Formability analysis of micro-alloyed sheet metals reinforced by additive manufacturing

Abstract

Additive manufacturing (AM) offers the possibility of locally reinforcing sheet metal or sheet metal products by adding patches that are metallurgically bonded to the substrate. Due to the high design freedom of AM, patches can be easily adapted to loads in geometry and thickness. However, the heat input and the high cooling rates during AM processes have a strong influence on the microstructure in the patch as well as in the substrate, which will affect forming properties. The aim of this work is to investigate the influence of patches produced by laser material deposition (LMD) on formability of micro-alloyed sheet metals. After determining a suitable process window for metallurgically bonded patches without cracks and pores, investigations were carried out on the microstructure and mechanical properties of reinforced samples.
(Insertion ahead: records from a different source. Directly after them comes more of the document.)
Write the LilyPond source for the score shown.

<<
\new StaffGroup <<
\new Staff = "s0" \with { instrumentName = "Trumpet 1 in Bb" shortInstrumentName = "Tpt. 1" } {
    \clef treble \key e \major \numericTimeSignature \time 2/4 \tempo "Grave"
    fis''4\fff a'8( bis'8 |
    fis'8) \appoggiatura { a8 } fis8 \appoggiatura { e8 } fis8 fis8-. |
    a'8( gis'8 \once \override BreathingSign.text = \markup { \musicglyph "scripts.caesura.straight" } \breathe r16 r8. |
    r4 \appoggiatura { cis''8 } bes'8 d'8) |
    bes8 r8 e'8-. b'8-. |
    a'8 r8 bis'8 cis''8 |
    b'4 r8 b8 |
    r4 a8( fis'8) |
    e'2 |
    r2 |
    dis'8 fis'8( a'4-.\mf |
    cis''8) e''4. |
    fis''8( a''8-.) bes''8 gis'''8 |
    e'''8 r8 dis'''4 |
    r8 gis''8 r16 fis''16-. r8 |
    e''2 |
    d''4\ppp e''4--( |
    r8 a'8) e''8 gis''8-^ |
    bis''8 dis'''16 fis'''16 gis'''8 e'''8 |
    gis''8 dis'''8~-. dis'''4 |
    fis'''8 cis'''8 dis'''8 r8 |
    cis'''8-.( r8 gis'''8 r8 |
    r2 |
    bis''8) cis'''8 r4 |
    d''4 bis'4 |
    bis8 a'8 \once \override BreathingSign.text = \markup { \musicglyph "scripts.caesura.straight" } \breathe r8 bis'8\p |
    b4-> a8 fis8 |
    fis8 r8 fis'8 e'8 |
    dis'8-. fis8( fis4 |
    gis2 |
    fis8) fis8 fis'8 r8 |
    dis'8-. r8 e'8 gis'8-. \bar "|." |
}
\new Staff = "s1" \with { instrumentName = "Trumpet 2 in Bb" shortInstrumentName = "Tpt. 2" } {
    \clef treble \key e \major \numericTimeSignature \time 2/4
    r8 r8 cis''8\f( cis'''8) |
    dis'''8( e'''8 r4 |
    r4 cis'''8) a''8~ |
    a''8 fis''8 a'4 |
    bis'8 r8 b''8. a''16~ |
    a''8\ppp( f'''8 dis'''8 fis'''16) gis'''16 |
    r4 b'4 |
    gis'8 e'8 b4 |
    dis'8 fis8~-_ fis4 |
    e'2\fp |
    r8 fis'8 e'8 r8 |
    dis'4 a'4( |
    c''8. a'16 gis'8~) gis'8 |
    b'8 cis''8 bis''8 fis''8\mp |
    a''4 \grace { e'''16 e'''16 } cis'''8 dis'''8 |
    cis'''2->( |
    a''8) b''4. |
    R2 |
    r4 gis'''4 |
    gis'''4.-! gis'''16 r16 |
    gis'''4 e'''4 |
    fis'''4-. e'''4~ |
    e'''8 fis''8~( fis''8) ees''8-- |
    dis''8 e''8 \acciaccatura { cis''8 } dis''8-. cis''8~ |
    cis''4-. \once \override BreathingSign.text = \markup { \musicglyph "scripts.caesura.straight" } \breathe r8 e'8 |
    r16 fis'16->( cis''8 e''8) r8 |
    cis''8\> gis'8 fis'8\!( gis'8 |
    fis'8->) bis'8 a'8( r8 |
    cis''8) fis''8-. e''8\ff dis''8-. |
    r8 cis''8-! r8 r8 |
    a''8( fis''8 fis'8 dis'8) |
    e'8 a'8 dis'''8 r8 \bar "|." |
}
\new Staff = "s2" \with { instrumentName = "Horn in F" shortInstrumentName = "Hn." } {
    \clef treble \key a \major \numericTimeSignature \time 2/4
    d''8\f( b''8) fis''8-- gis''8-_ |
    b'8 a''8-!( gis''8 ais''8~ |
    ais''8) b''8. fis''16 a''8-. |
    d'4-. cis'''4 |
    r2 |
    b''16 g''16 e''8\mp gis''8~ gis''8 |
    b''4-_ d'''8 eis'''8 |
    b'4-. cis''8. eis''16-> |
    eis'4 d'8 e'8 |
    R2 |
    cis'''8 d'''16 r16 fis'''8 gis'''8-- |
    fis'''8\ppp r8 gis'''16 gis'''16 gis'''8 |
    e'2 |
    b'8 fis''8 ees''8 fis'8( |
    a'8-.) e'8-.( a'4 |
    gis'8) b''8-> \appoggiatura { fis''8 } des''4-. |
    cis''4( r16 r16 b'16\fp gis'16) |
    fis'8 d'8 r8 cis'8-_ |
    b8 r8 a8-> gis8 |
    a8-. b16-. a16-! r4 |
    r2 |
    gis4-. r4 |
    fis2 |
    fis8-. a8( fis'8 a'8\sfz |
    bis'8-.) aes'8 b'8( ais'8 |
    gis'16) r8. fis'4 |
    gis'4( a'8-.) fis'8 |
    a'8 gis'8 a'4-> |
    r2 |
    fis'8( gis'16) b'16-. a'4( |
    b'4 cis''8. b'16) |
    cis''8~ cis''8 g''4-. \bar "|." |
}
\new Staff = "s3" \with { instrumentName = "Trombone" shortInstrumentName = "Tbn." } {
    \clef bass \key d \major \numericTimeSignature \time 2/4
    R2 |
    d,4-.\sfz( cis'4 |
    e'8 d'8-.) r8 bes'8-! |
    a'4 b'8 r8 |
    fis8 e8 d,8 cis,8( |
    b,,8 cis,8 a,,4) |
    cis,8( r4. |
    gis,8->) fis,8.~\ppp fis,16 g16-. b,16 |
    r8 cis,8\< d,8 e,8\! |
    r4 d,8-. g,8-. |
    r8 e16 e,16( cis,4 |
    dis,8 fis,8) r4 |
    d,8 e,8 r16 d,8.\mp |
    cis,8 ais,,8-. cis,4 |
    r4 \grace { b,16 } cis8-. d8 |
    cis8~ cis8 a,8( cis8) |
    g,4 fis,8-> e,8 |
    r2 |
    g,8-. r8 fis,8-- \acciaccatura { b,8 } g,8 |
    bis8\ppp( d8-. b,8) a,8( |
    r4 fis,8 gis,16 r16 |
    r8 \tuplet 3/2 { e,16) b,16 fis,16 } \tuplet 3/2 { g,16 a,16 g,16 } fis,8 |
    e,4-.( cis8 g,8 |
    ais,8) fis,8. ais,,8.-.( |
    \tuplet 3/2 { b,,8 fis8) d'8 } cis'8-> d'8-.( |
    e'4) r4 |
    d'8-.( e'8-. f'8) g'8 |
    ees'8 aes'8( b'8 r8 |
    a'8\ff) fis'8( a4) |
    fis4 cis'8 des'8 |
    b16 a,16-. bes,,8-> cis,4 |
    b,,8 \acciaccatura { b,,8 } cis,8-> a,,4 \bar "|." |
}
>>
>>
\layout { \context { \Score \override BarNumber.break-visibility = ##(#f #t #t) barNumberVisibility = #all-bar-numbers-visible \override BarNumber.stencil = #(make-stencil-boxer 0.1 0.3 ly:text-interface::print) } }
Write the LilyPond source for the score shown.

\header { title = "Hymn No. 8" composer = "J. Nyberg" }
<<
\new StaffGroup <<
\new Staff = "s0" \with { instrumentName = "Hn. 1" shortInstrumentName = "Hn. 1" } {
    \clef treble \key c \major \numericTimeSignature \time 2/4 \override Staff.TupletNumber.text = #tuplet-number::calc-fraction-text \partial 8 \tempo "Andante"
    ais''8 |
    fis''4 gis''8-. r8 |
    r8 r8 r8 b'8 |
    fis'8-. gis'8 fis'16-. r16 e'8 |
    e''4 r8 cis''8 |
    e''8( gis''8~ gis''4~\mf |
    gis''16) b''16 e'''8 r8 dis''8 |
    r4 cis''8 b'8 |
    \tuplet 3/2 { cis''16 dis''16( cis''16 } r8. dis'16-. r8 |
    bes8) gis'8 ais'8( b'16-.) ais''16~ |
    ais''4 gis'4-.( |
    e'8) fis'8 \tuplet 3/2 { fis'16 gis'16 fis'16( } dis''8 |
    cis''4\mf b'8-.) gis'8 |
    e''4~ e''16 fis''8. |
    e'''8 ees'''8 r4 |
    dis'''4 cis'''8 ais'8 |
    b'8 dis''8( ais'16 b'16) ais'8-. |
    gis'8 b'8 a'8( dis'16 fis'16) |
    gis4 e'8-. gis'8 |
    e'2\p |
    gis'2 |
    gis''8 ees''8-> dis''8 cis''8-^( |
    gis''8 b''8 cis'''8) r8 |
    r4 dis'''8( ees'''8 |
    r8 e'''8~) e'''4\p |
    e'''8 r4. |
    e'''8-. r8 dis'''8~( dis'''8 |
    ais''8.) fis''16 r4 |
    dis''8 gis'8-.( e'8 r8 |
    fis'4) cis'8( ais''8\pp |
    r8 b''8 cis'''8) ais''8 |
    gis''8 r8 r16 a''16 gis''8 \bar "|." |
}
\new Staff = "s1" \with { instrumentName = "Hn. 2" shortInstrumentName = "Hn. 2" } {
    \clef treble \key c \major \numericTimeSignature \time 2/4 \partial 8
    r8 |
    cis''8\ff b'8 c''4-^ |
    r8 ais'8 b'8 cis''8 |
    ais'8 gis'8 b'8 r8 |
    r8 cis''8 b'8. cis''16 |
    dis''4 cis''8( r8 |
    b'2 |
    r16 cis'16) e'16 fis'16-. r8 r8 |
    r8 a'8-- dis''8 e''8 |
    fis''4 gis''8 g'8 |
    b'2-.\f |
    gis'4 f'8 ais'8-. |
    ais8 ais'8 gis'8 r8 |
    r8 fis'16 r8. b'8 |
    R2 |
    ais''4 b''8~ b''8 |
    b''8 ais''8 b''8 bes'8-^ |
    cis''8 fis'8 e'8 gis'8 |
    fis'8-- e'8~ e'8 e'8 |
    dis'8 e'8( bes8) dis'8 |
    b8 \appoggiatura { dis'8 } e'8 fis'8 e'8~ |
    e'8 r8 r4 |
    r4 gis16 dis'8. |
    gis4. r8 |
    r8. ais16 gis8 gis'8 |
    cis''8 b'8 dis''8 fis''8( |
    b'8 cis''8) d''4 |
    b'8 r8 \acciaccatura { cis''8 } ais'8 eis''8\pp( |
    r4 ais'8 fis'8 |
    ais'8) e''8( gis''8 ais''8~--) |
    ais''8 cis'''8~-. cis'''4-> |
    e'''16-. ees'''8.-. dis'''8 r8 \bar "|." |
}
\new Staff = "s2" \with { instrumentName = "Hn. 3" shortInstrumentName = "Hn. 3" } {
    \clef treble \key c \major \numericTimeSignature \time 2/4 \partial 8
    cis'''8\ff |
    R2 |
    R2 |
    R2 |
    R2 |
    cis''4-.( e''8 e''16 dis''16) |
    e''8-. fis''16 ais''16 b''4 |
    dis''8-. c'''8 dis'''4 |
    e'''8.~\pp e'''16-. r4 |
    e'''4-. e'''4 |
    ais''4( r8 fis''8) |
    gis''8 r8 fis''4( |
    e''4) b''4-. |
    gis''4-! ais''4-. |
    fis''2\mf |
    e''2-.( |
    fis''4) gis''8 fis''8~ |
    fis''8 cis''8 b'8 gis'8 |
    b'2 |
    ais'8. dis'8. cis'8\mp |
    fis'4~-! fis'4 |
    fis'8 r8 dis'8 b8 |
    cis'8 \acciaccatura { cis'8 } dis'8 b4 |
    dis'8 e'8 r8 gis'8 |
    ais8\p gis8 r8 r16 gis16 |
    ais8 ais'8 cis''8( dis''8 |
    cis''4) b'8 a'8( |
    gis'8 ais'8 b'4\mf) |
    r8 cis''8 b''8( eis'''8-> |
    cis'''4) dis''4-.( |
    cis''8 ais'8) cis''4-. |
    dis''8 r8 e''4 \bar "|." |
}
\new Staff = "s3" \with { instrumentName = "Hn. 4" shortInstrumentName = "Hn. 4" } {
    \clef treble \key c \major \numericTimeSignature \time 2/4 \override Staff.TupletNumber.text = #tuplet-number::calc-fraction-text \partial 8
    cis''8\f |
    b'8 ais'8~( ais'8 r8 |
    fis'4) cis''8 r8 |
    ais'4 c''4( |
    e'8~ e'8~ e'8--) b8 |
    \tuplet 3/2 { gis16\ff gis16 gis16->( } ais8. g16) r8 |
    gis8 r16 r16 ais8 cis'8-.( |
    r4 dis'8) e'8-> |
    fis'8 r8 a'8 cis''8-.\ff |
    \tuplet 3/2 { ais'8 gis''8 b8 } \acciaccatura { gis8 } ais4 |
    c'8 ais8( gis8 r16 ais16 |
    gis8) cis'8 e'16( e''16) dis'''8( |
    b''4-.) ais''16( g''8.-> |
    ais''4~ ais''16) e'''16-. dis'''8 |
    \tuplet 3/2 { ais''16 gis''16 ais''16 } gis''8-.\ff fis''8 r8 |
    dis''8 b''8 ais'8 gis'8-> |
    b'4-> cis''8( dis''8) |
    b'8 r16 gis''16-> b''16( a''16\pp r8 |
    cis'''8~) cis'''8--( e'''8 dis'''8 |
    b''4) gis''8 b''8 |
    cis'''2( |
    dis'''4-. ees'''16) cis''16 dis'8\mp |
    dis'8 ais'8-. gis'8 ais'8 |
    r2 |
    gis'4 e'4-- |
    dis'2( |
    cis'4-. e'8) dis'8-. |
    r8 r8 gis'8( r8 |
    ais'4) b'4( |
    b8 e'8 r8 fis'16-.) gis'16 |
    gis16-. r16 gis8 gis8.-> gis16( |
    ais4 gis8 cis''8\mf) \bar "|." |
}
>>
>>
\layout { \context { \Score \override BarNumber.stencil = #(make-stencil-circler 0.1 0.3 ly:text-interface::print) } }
This work includes metallographic examinations using optical microscopy, hardness measurements and tensile tests. The formability of sheets with local reinforcement was investigated by stretching and Nakajima tests. The heat input creates a heat affected zone (HAZ) directly next to the patches with a reduced strength, caused by recrystallization that may lead to failure in the forming process and thus limits the forming capacity of locally reinforced sheet metals. A subsequent laser heat treatment can homogenize the properties in the HAZ.